=== EXERCISE DATA ===

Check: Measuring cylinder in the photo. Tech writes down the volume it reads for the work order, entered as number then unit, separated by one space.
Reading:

===
=== EXERCISE DATA ===

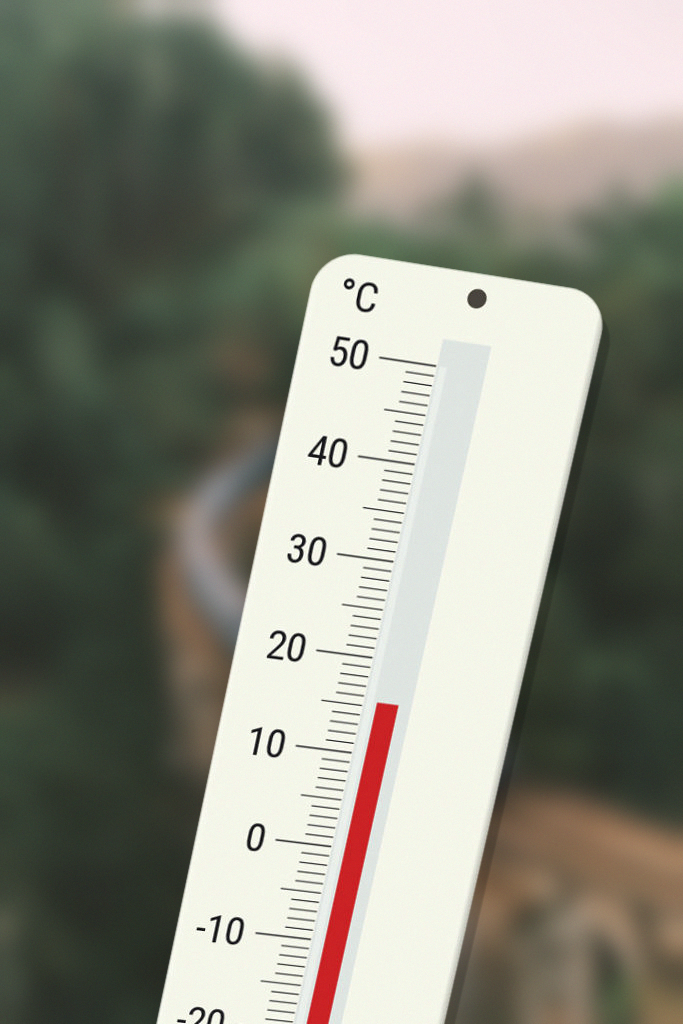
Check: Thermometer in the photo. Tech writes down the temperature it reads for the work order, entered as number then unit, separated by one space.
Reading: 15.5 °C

===
=== EXERCISE DATA ===

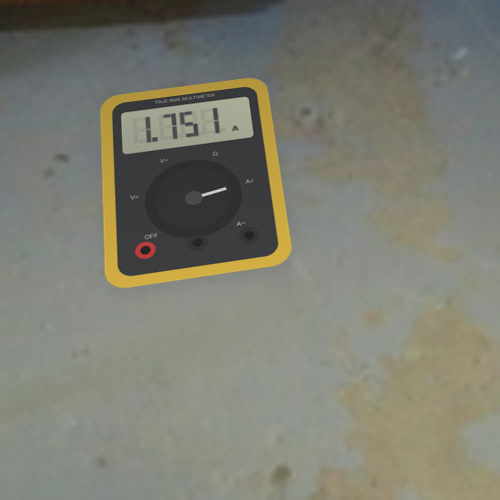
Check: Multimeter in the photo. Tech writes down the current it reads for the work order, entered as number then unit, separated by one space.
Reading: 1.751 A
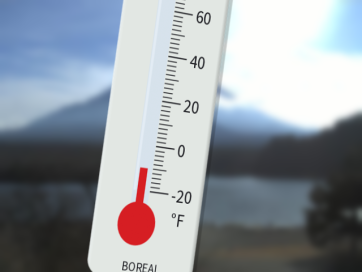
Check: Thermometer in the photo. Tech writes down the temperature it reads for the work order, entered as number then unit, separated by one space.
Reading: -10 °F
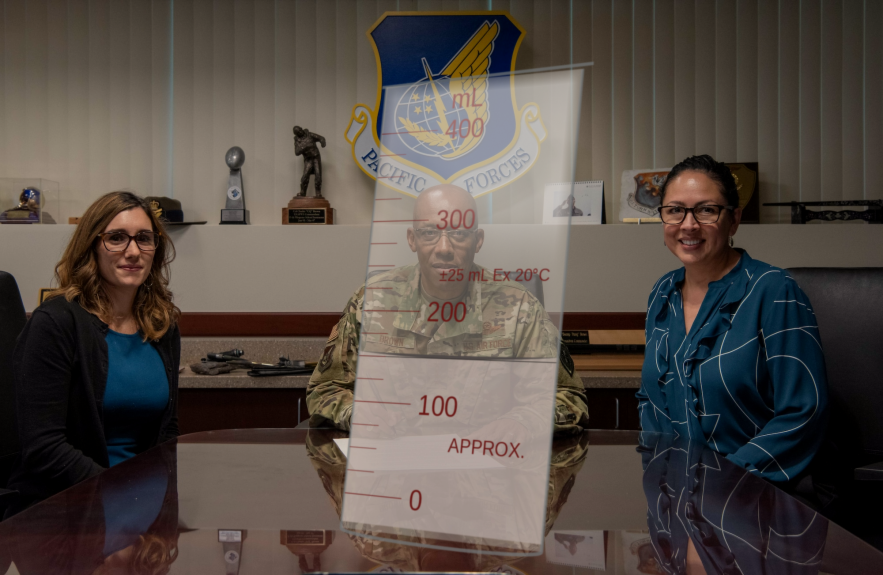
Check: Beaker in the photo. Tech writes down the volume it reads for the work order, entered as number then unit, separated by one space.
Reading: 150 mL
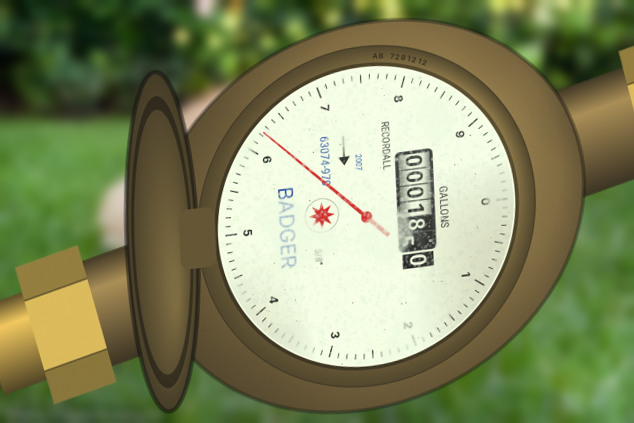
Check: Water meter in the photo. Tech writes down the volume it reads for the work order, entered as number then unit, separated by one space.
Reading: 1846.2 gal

===

## WORK REQUIRED:
Copy word for word the part of the material that opens with the line containing "Check: Beaker in" and closes with the line containing "Reading: 1846.2 gal". Leave the pictures out.

## WORKED SOLUTION:
Check: Beaker in the photo. Tech writes down the volume it reads for the work order, entered as number then unit, separated by one space.
Reading: 150 mL
Check: Water meter in the photo. Tech writes down the volume it reads for the work order, entered as number then unit, separated by one space.
Reading: 1846.2 gal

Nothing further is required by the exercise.